New Defra Secretary Ranil Jayawardena has indicated he will review food labelling rules with new ‘British’ labelling to tighten up gaps that currently allow EU pork to be labelled as British.
Addressing the Conservative Party Conference in Birmingham, he also confirmed that Defra is looking to reduce farming’s regulatory burden, but insisted it ‘remains committed’ to its environmental schemes.
He said there was ‘enormous opportunity’ for growth in the UK’s food and drink sector, which could bring jobs, skills and prosperity across the nation.
“More than ever, we know the importance of food security – it is crucial for our national resilience and we must boost it further still. British food and British farming are the best in the world – premium products that should not just be enjoyed at home – rather they should be championed around the world,” he said.
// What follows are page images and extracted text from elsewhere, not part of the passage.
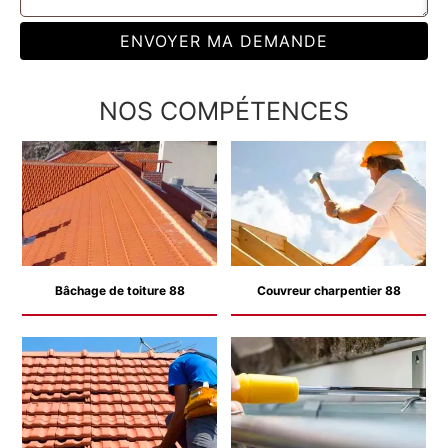
NOS COMPÉTENCES
Bâchage de toiture 88
Couvreur charpentier 88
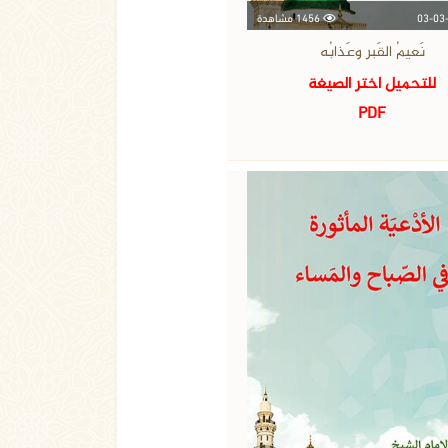
1456 مشاهدة
نَعيمُ القَبر وعَذابُه
للتحميل اختر الصيغة
PDF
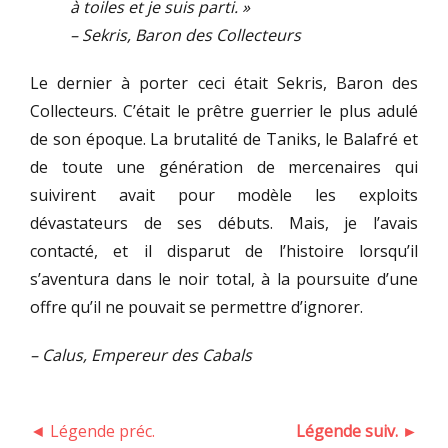
à toiles et je suis parti. »
– Sekris, Baron des Collecteurs
Le dernier à porter ceci était Sekris, Baron des
Collecteurs. C’était le prêtre guerrier le plus adulé
de son époque. La brutalité de Taniks, le Balafré et
de toute une génération de mercenaires qui
suivirent avait pour modèle les exploits
dévastateurs de ses débuts. Mais, je l’avais
contacté, et il disparut de l’histoire lorsqu’il
s’aventura dans le noir total, à la poursuite d’une
offre qu’il ne pouvait se permettre d’ignorer.
– Calus, Empereur des Cabals
◄ Légende préc.
Légende suiv. ►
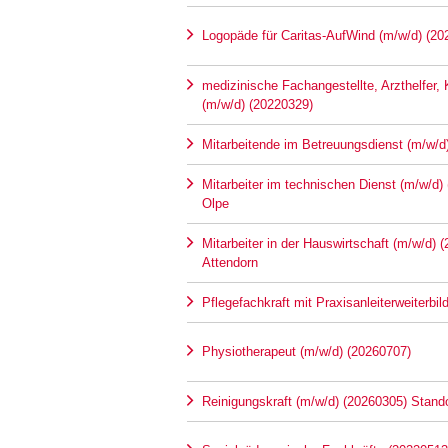
Logopäde für Caritas-AufWind (m/w/d) (20
medizinische Fachangestellte, Arzthelfer,
(m/w/d) (20220329)
Mitarbeitende im Betreuungsdienst (m/w/d
Mitarbeiter im technischen Dienst (m/w/d)
Olpe
Mitarbeiter in der Hauswirtschaft (m/w/d) 
Attendorn
Pflegefachkraft mit Praxisanleiterweiterbi
Physiotherapeut (m/w/d) (20260707)
Reinigungskraft (m/w/d) (20260305) Stando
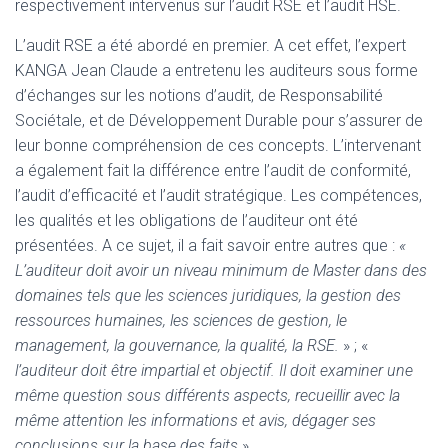
respectivement intervenus sur l’audit RSE et l’audit HSE.
L’audit RSE a été abordé en premier. A cet effet, l’expert
KANGA Jean Claude a entretenu les auditeurs sous forme
d’échanges sur les notions d’audit, de Responsabilité
Sociétale, et de Développement Durable pour s’assurer de
leur bonne compréhension de ces concepts. L’intervenant
a également fait la différence entre l’audit de conformité,
l’audit d’efficacité et l’audit stratégique. Les compétences,
les qualités et les obligations de l’auditeur ont été
présentées. A ce sujet, il a fait savoir entre autres que :
«
L’auditeur doit avoir un niveau minimum de Master dans des
domaines tels que les sciences juridiques, la gestion des
ressources humaines, les sciences de gestion, le
management, la gouvernance, la qualité, la RSE.
» ; «
l’auditeur doit être impartial et objectif. Il doit examiner une
même question sous différents aspects, recueillir avec la
même attention les informations et avis, dégager ses
conclusions sur la base des faits
».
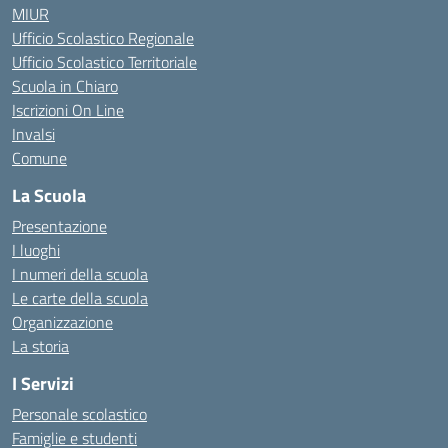
MIUR
Ufficio Scolastico Regionale
Ufficio Scolastico Territoriale
Scuola in Chiaro
Iscrizioni On Line
Invalsi
Comune
La Scuola
Presentazione
I luoghi
I numeri della scuola
Le carte della scuola
Organizzazione
La storia
I Servizi
Personale scolastico
Famiglie e studenti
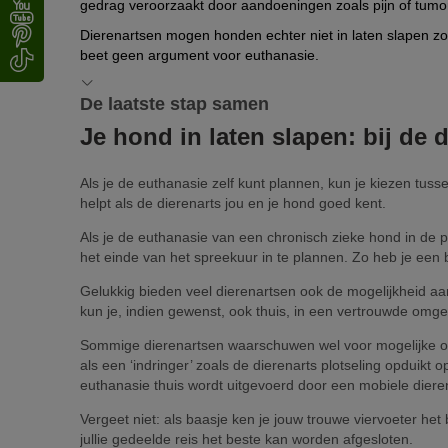
gedrag veroorzaakt door aandoeningen zoals pijn of tumo
Dierenartsen mogen honden echter niet in laten slapen z
beet geen argument voor euthanasie.
De laatste stap samen
Je hond in laten slapen: bij de d
Als je de euthanasie zelf kunt plannen, kun je kiezen tussen
helpt als de dierenarts jou en je hond goed kent.
Als je de euthanasie van een chronisch zieke hond in de p
het einde van het spreekuur in te plannen. Zo heb je een 
Gelukkig bieden veel dierenartsen ook de mogelijkheid aan 
kun je, indien gewenst, ook thuis, in een vertrouwde omge
Sommige dierenartsen waarschuwen wel voor mogelijke on
als een ‘indringer’ zoals de dierenarts plotseling opduikt 
euthanasie thuis wordt uitgevoerd door een mobiele dieren
Vergeet niet: als baasje ken je jouw trouwe viervoeter het
jullie gedeelde reis het beste kan worden afgesloten.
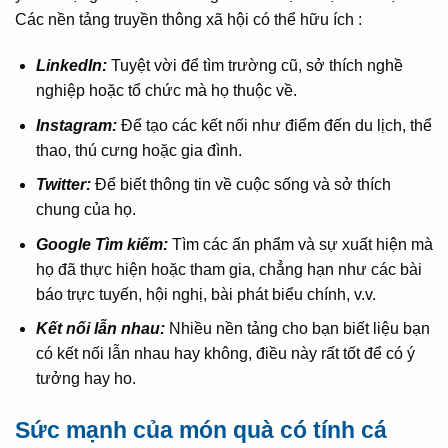
Các nền tảng truyền thông xã hội có thể hữu ích :
LinkedIn:
Tuyệt vời để tìm trường cũ, sở thích nghề
nghiệp hoặc tổ chức mà họ thuộc về.
Instagram:
Để tạo các kết nối như điểm đến du lịch, thể
thao, thú cưng hoặc gia đình.
Twitter:
Để biết thông tin về cuộc sống và sở thích
chung của họ.
Google Tìm kiếm:
Tìm các ấn phẩm và sự xuất hiện mà
họ đã thực hiện hoặc tham gia, chẳng hạn như các bài
báo trực tuyến, hội nghị, bài phát biểu chính, v.v.
Kết nối lẫn nhau:
Nhiều nền tảng cho bạn biết liệu bạn
có kết nối lẫn nhau hay không, điều này rất tốt để có ý
tưởng hay ho.
Sức mạnh của món quà có tính cá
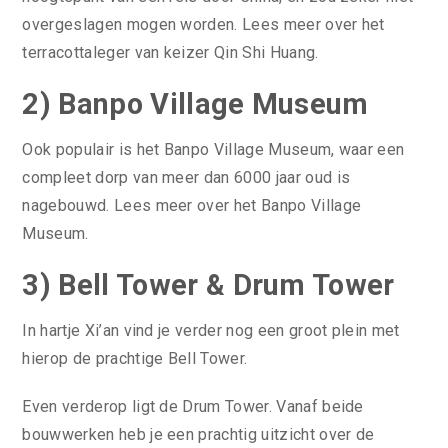
overgeslagen mogen worden. Lees meer over het
terracottaleger van keizer Qin Shi Huang.
2) Banpo Village Museum
Ook populair is het Banpo Village Museum, waar een
compleet dorp van meer dan 6000 jaar oud is
nagebouwd. Lees meer over het Banpo Village
Museum.
3) Bell Tower & Drum Tower
In hartje Xi’an vind je verder nog een groot plein met
hierop de prachtige Bell Tower.
Even verderop ligt de Drum Tower. Vanaf beide
bouwwerken heb je een prachtig uitzicht over de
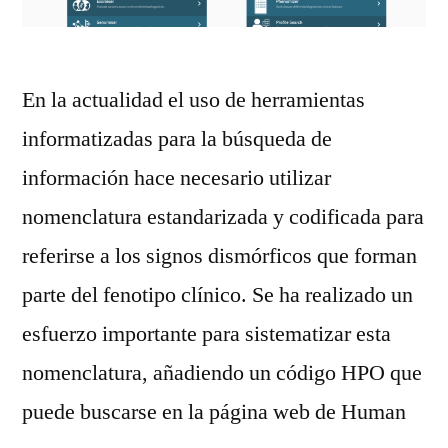
En la actualidad el uso de herramientas
informatizadas para la búsqueda de
información hace necesario utilizar
nomenclatura estandarizada y codificada para
referirse a los signos dismórficos que forman
parte del fenotipo clínico. Se ha realizado un
esfuerzo importante para sistematizar esta
nomenclatura, añadiendo un código HPO que
puede buscarse en la página web de Human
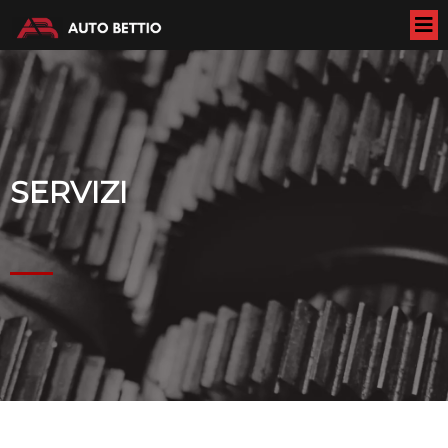
SERVIZI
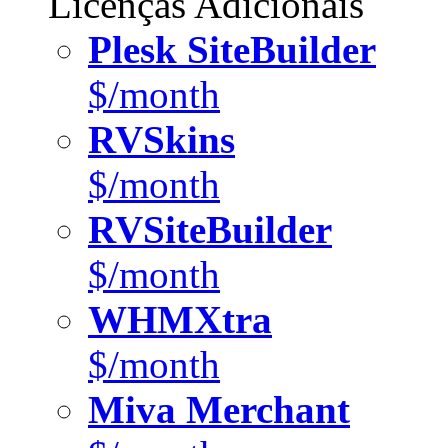
Licenças Adicionais
Plesk SiteBuilder
$/month
RVSkins
$/month
RVSiteBuilder
$/month
WHMXtra
$/month
Miva Merchant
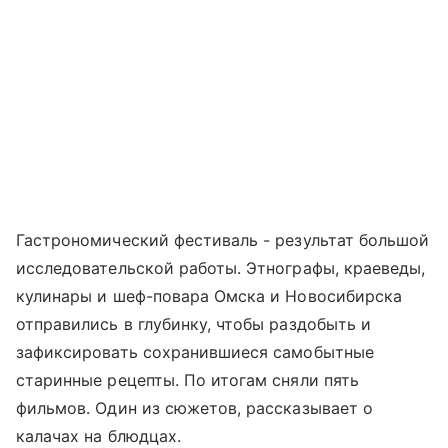
Гастрономический фестиваль - результат большой
исследовательской работы. Этнографы, краеведы,
кулинары и шеф-повара Омска и Новосибирска
отправились в глубинку, чтобы раздобыть и
зафиксировать сохранившиеся самобытные
старинные рецепты. По итогам сняли пять
фильмов. Один из сюжетов, рассказывает о
калачах на блюдцах.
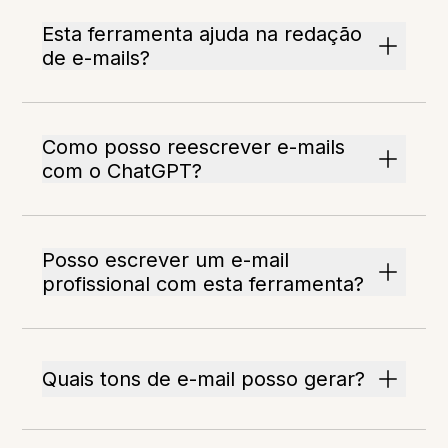
Esta ferramenta ajuda na redação
de e-mails?
Como posso reescrever e-mails
com o ChatGPT?
Posso escrever um e-mail
profissional com esta ferramenta?
Quais tons de e-mail posso gerar?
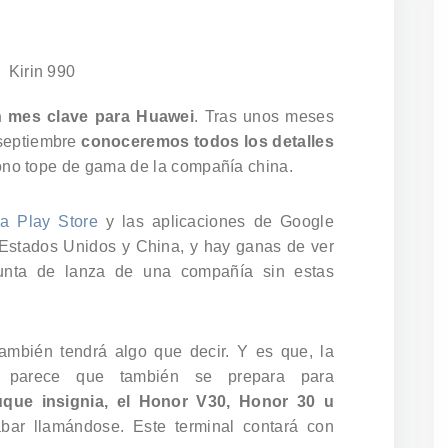
 mes clave para Huawei
. Tras unos meses
 septiembre
conoceremos todos los detalles
fono tope de gama de la compañía china.
la Play Store
y las aplicaciones de Google
 Estados Unidos y China, y hay ganas de ver
unta de lanza de una compañía sin estas
ambién tendrá algo que decir. Y es que, la
parece que también se prepara para
que insignia, el Honor V30, Honor 30 u
bar llamándose. Este terminal contará con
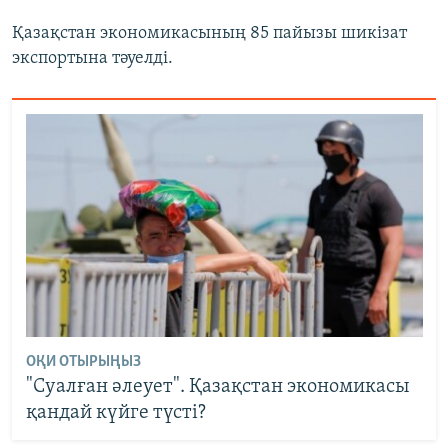
Қазақстан экономикасының 85 пайызы шикізат
экспортына тәуелді.
ОҚИ ОТЫРЫҢЫЗ
"Суалған әлеует". Қазақстан экономикасы
қандай күйге түсті?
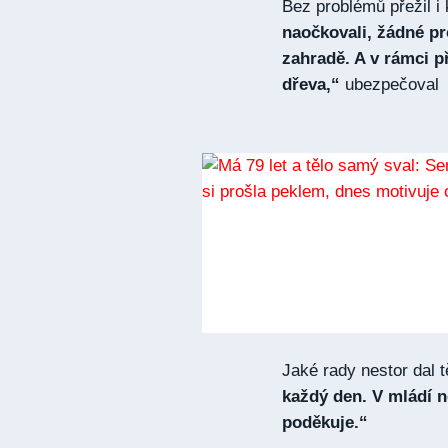
Bez problémů přežil i
naočkovali, žádné p
zahradě. A v rámci p
dřeva,“
ubezpečoval
Jaké rady nestor dal t
každý den. V mládí ne
poděkuje.“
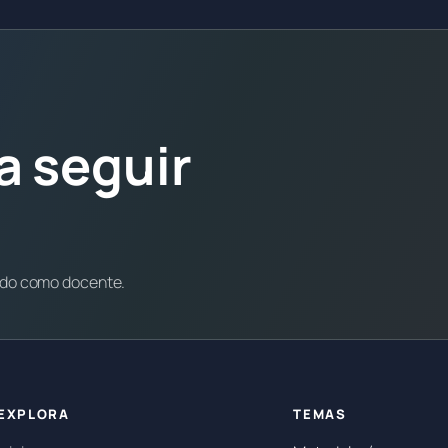
a seguir
ndo como docente.
EXPLORA
TEMAS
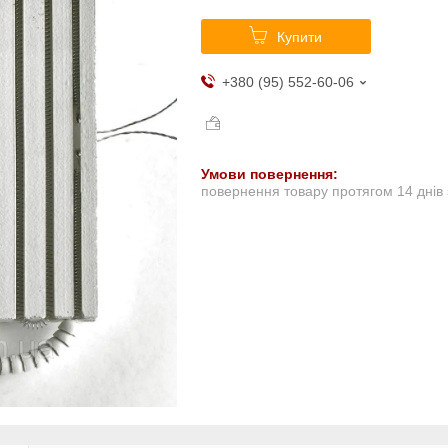
Купити
+380 (95) 552-60-06
повернення товару протягом 14 днів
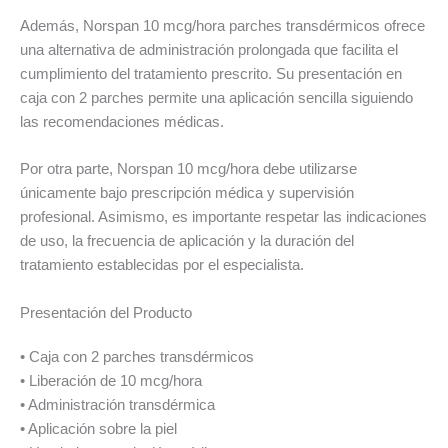
Además, Norspan 10 mcg/hora parches transdérmicos ofrece
una alternativa de administración prolongada que facilita el
cumplimiento del tratamiento prescrito. Su presentación en
caja con 2 parches permite una aplicación sencilla siguiendo
las recomendaciones médicas.
Por otra parte, Norspan 10 mcg/hora debe utilizarse
únicamente bajo prescripción médica y supervisión
profesional. Asimismo, es importante respetar las indicaciones
de uso, la frecuencia de aplicación y la duración del
tratamiento establecidas por el especialista.
Presentación del Producto
• Caja con 2 parches transdérmicos
• Liberación de 10 mcg/hora
• Administración transdérmica
• Aplicación sobre la piel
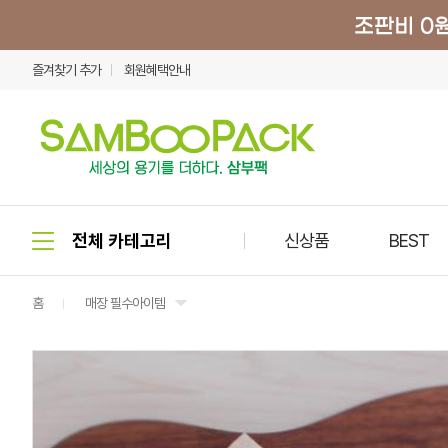
즐겨찾기 추가
회원혜택안내
신상품
BEST
홈
매장 필수아이템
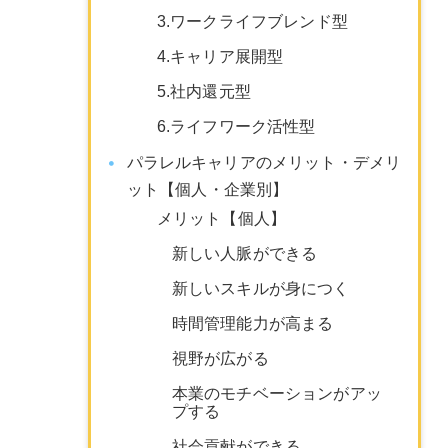
3.ワークライフブレンド型
4.キャリア展開型
5.社内還元型
6.ライフワーク活性型
パラレルキャリアのメリット・デメリ
ット【個人・企業別】
メリット【個人】
新しい人脈ができる
新しいスキルが身につく
時間管理能力が高まる
視野が広がる
本業のモチベーションがアッ
プする
社会貢献ができる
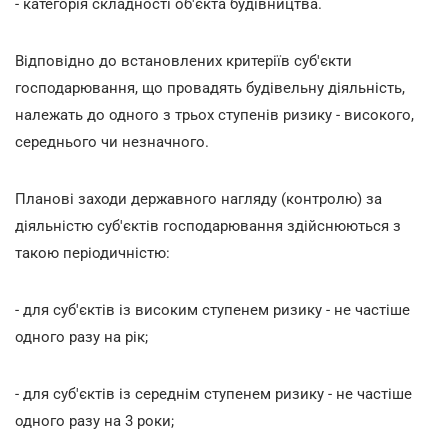
- категорія складності об'єкта будівництва.
Відповідно до встановлених критеріїв суб'єкти
господарювання, що провадять будівельну діяльність,
належать до одного з трьох ступенів ризику - високого,
середнього чи незначного.
Планові заходи державного нагляду (контролю) за
діяльністю суб'єктів господарювання здійснюються з
такою періодичністю:
- для суб'єктів із високим ступенем ризику - не частіше
одного разу на рік;
- для суб'єктів із середнім ступенем ризику - не частіше
одного разу на 3 роки;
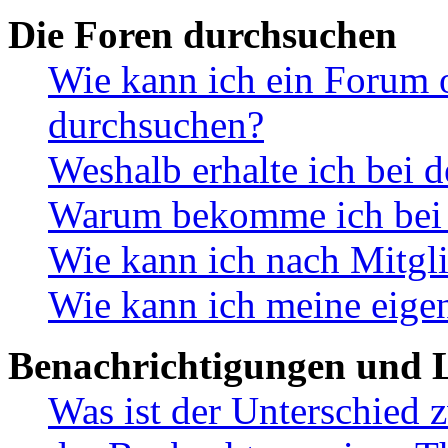
Die Foren durchsuchen
Wie kann ich ein Forum 
durchsuchen?
Weshalb erhalte ich bei 
Warum bekomme ich bei d
Wie kann ich nach Mitgl
Wie kann ich meine eige
Benachrichtigungen und L
Was ist der Unterschied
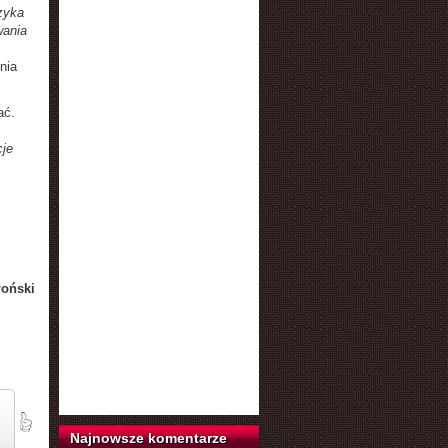
zyka
wania
nia
ać.
cje
łoński
Najnowsze komentarze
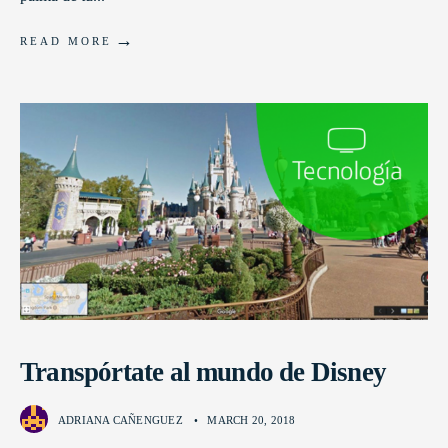
→
READ MORE
Transpórtate al mundo de Disney
ADRIANA CAÑENGUEZ
•
MARCH 20, 2018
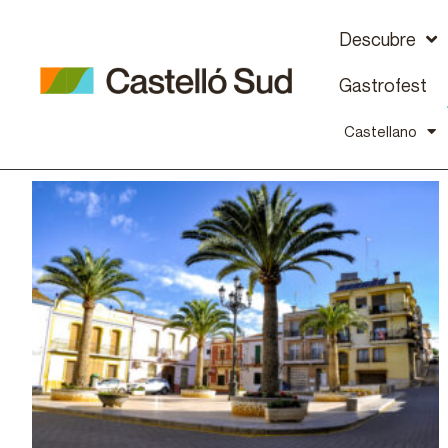
Descubre
Gastrofest
Castellano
“Here at home, we should be able to buy British with confidence and pride. But, to do that, we need to tighten up our labelling.
“We have some of the highest animal welfare standards in the world. Shoppers vote with their feet and choose to buy British for just that reason. And yet, did you know that Danish pork processed in Britain can be sold as British?”
He stressed that the UK was no longer bound by the EU for its rules, adding: “That’s why we will be working with supermarkets and producers to improve the data they collect on where our food comes from – and we will launch new British labelling, so that the people of our great nation can have confidence that anything labelled as British IS British.”
He also pledged to sell more British food around the globe, using the Union Flag to symbolise ‘once again the quality that people around the world want to buy’.
Flagging up the Government’s supply-side reforms, he promised that, outside the EU, Defra is going to ‘free our farmers’. “We are listening to all sides for new ideas to get Britain growing, such as the review undertaken by Baroness Rock to back our tenant farmers,” he said.
“We announced in our growth plan that we would review farming regulations but – contrary to what you might have read in some corners of the media – we remain committed to our environmental schemes that support our farmers as they look after our countryside.
“Some rules in the past didn’t do what they set out to. The three-crop rule and greening requirements are already gone and we will be announcing more in the coming weeks. I bulldozed 400 trade barriers in my time at Trade and I will continue to get things done.”
“We will use our new grant schemes to support farmers and food producers to invest in the technology that will boost their productivity and profitability.”